S.T.A.R.’s upcoming exciting events:
- Friday Candle Lighting: 7:35 pm
- Shabbat Ends: 8:46 pm
This week we complete the synagogue reading of the fourth of the Five Books of the Torah, Bamidbar — “In the desert.”
What is the theme of the Book of Bamidbar?
The captivity of the Jewish People in Egypt was more than just physical bondage. On a deeper level Egypt represents the enslavement of the power of speech. Egypt not only enslaved the bodies of the Jewish People, it put in chains the major weapon of the Jewish People — speech. Thus, the Torah writes that the Jewish People “cried out” to G-d. It never writes that they “prayed.” For in Egypt, speech itself was bound.
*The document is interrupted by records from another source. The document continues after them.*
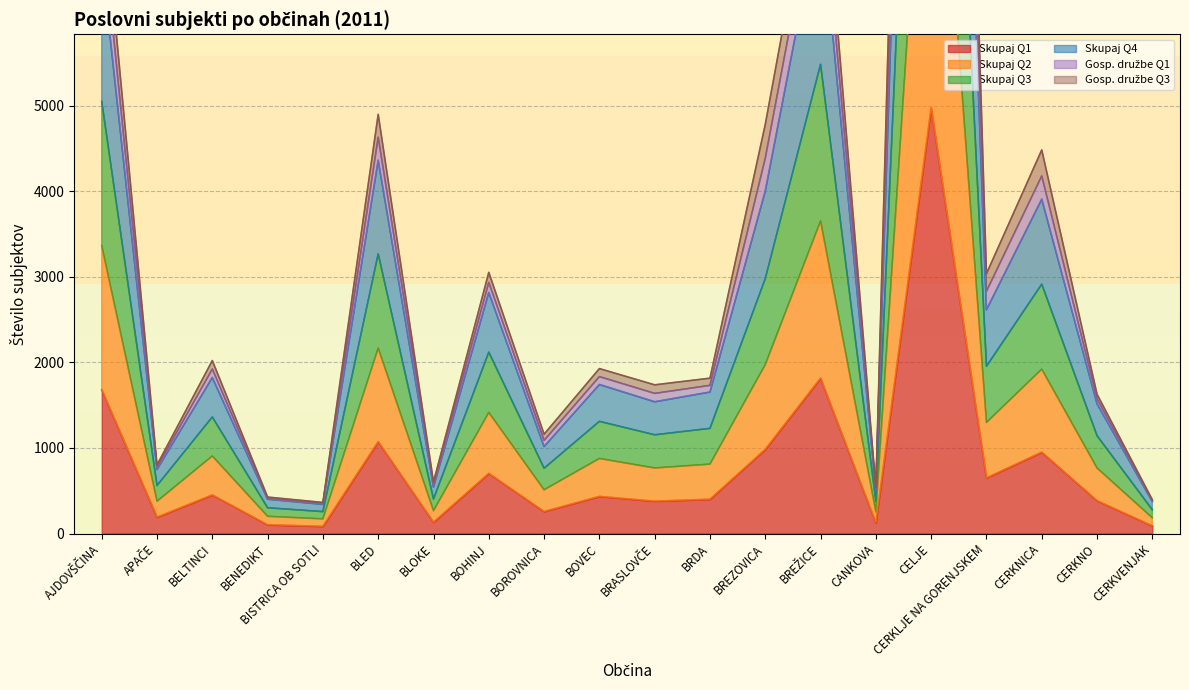

Which has a higher value, AJDOVŠČINA or CERKNO?

AJDOVŠČINA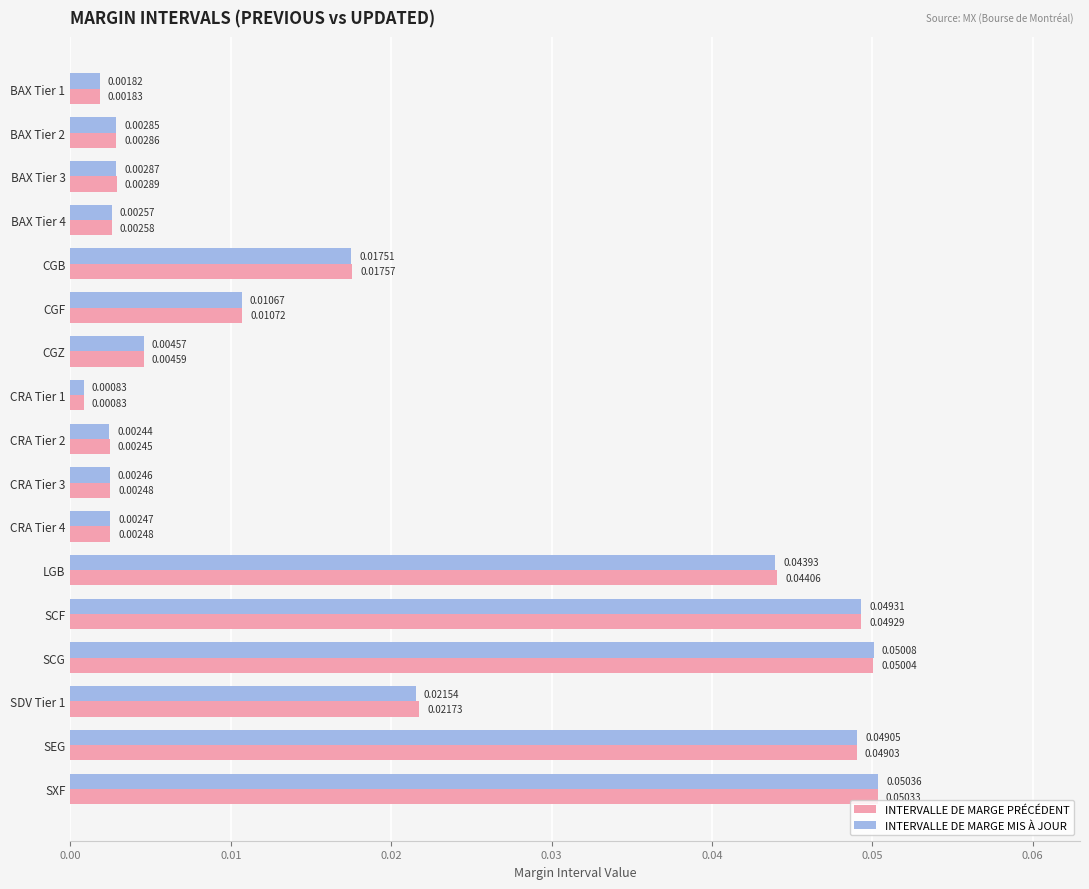

Which series has the largest total across all categories?

INTERVALLE DE MARGE PRÉCÉDENT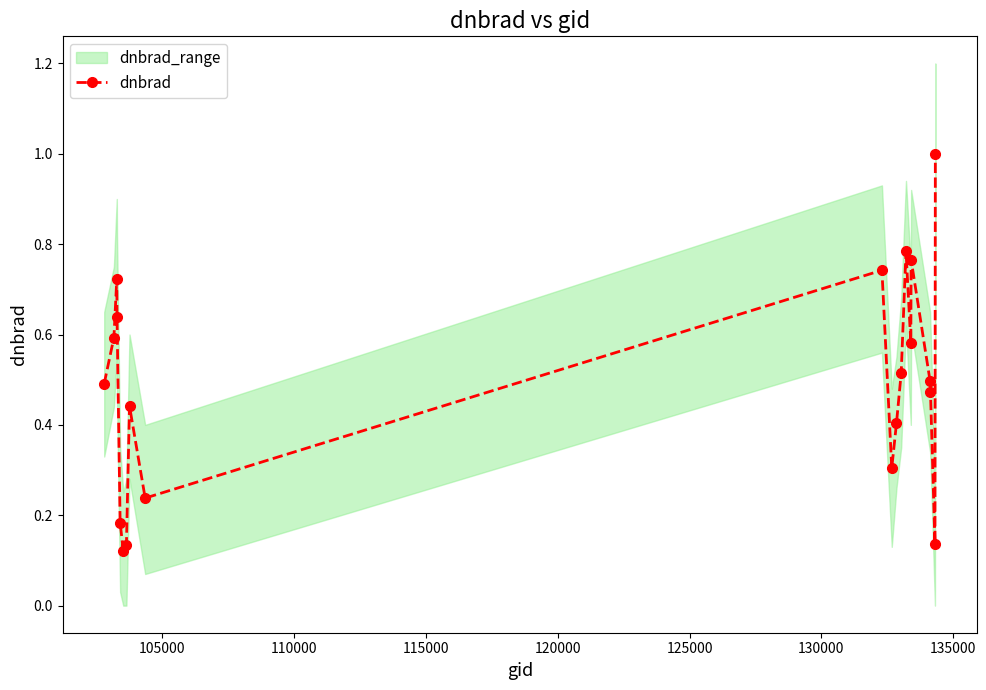

True or false: dnbrad has more than 2 points higher than both neighbors.

True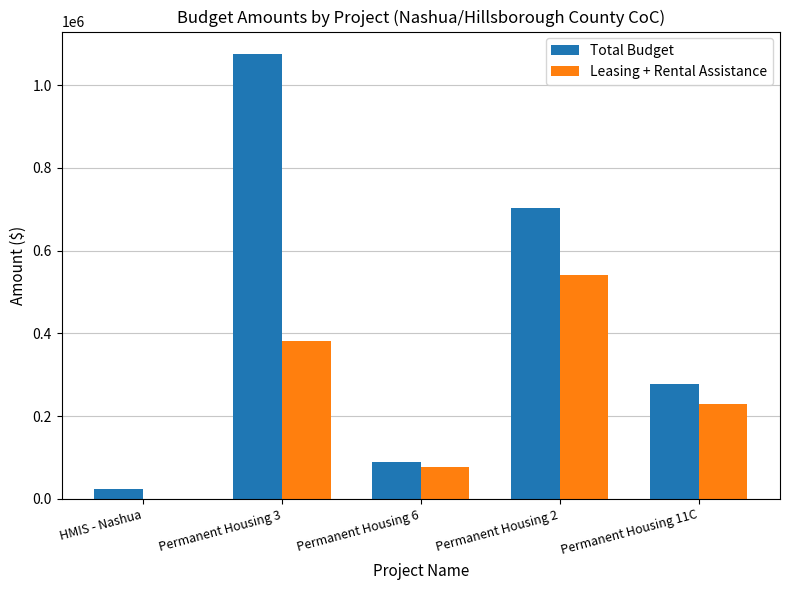

At which category is the sum across all series the highest?

Permanent Housing 3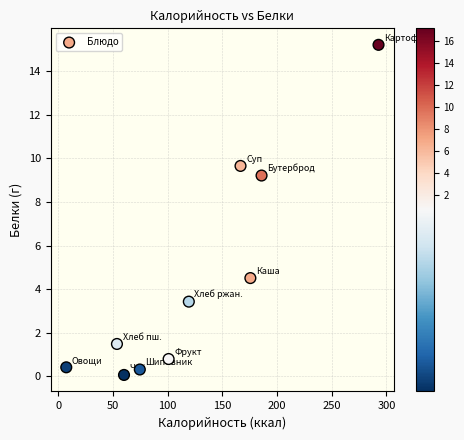

What Y value in the scatter plot is closest to 7?

9.2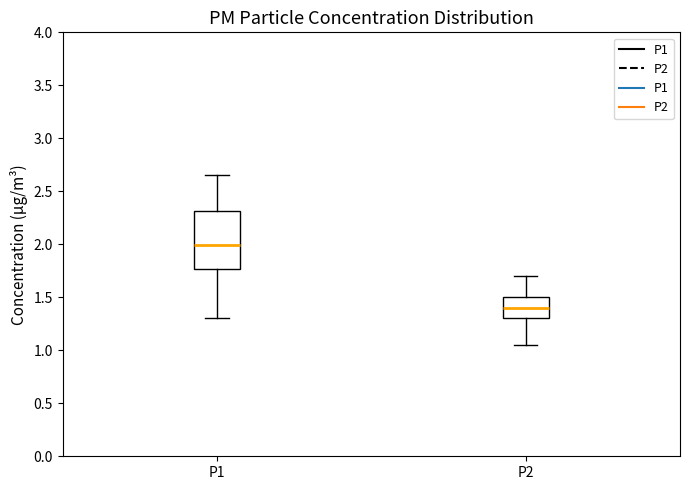

Reading left to right, read every box against the y-axis: the position of its median line, the range the box covers, and the ends of its whiskers. The values are not printed on the chart, so give them approximately, as read against the axis.

P1: median 2.00, box 1.75 to 2.30, whiskers 1.30 to 2.65
P2: median 1.40, box 1.30 to 1.50, whiskers 1.05 to 1.70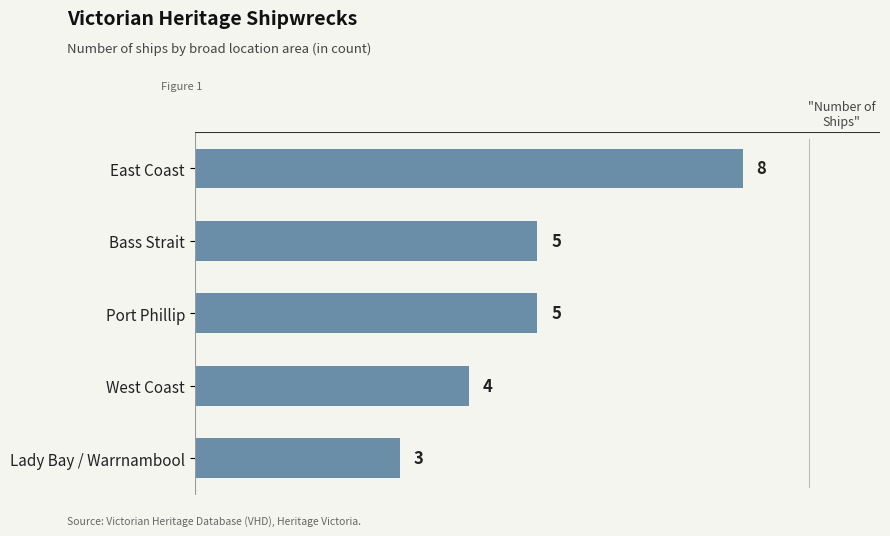

Which has a higher value, West Coast or East Coast?

East Coast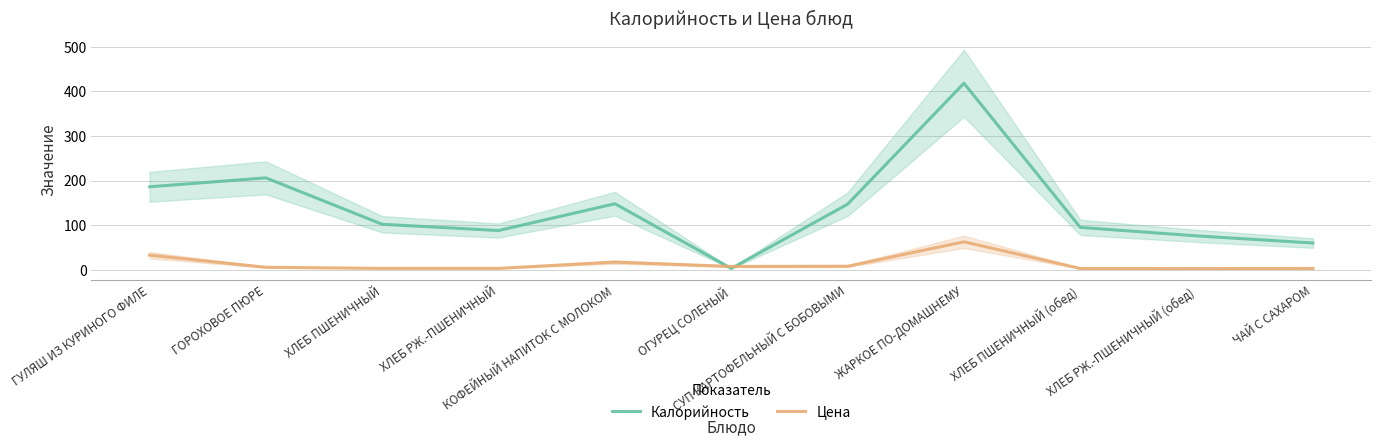

List the series in order of their overall mean, highest first.

Калорийность, Цена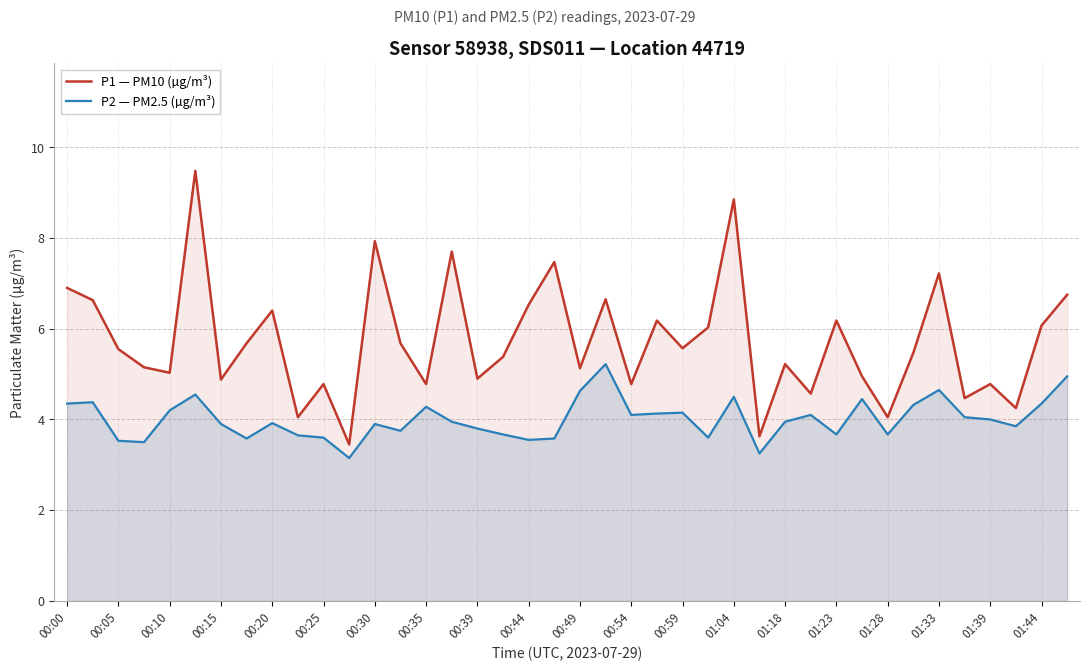

What is the maximum value for P2 — PM2.5 (µg/m³)?

5.2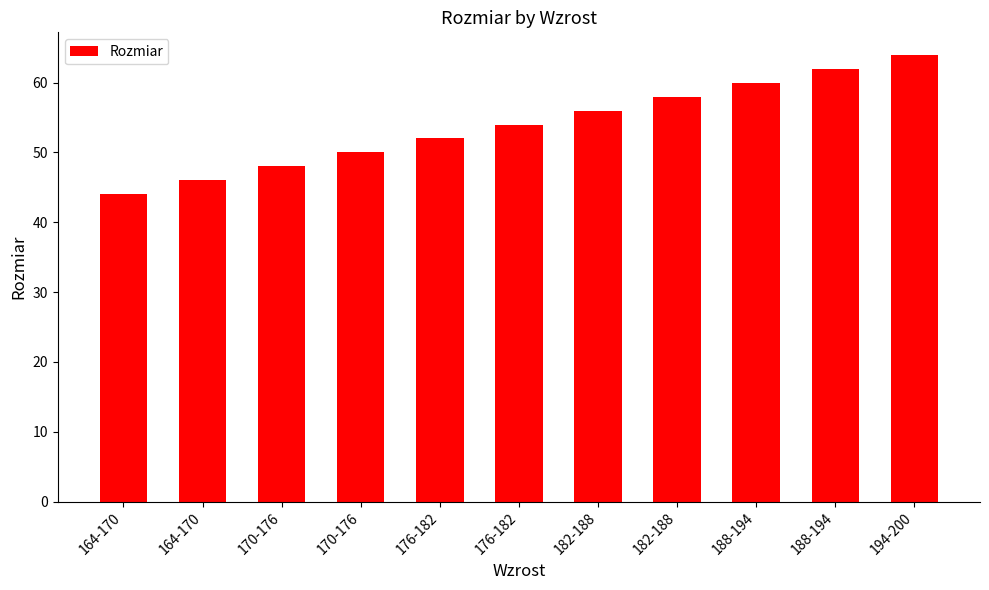

Which category has the highest value across all series?

194-200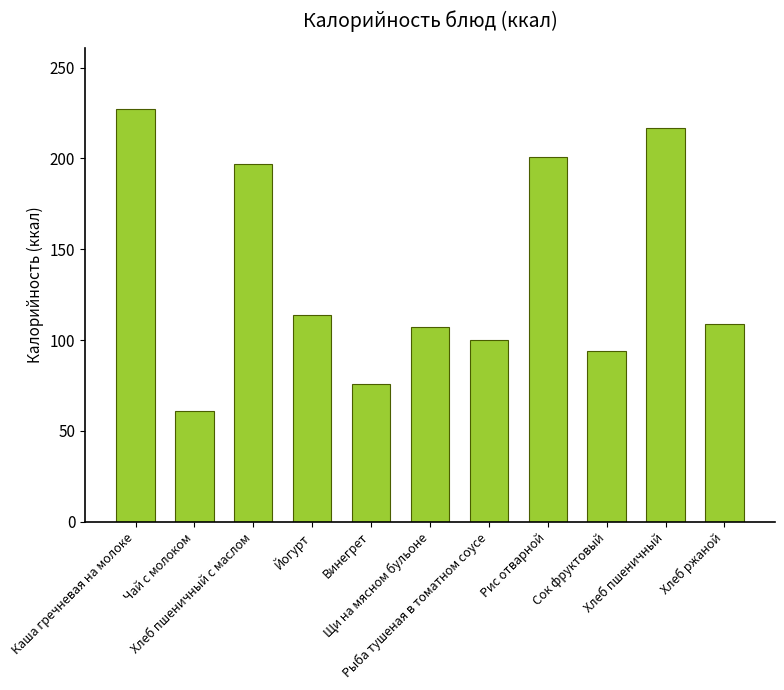

What is the minimum value shown in the chart?

61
The power of speech is synonymous with the power to give direction. The word dabar can mean a leader or a director in Hebrew, as in “One leader for a generation, and not two leaders.”
When the Jewish People left Egypt, they went straight into the desert. There’s something special about the desert. It’s very difficult to give directions there. “Turn left at the third cactus” will not get you very far. In Hebrew, the word for desert is midbar, which is from the root mi’dibur — “from speech”. The desert is the place that is removed from speech. Since the desert is the maximum place of non-speech, of non-direction, it is the ideal place to rebuild the power of speech from the ground up.
And that’s what the Jewish People were to do in the desert. When the Jewish People left Egypt, they had to rebuild this power of speech that had been in exile with them.
If we look back over the Book of Bamidbar, the book of “In the desert”, we will notice that the vast majority of sins committed by the Jewish People there were sins of speech: those who complained about the manna; Miriam speaking negatively about Moshe; the spies speaking against the Land of Israel; the rebellion of Korach (a rebellion about who should lead the Jewish People; who should be its “speaker”); Moshe striking the rock instead of speaking to it.
The power of speech is the essence of the Book of Bamidbar. And what is the climax of Bamidbar? The concept of nedarim — “vows”. In truth, the English word “vow” is an inadequate translation of the Hebrew word neder. A neder means that a Jew has the ability to change the physical reality of the world through speech.
And where do we go after the rebuilding of the power of speech? To the “Book of Devarim” — literally, “The Book of Words.”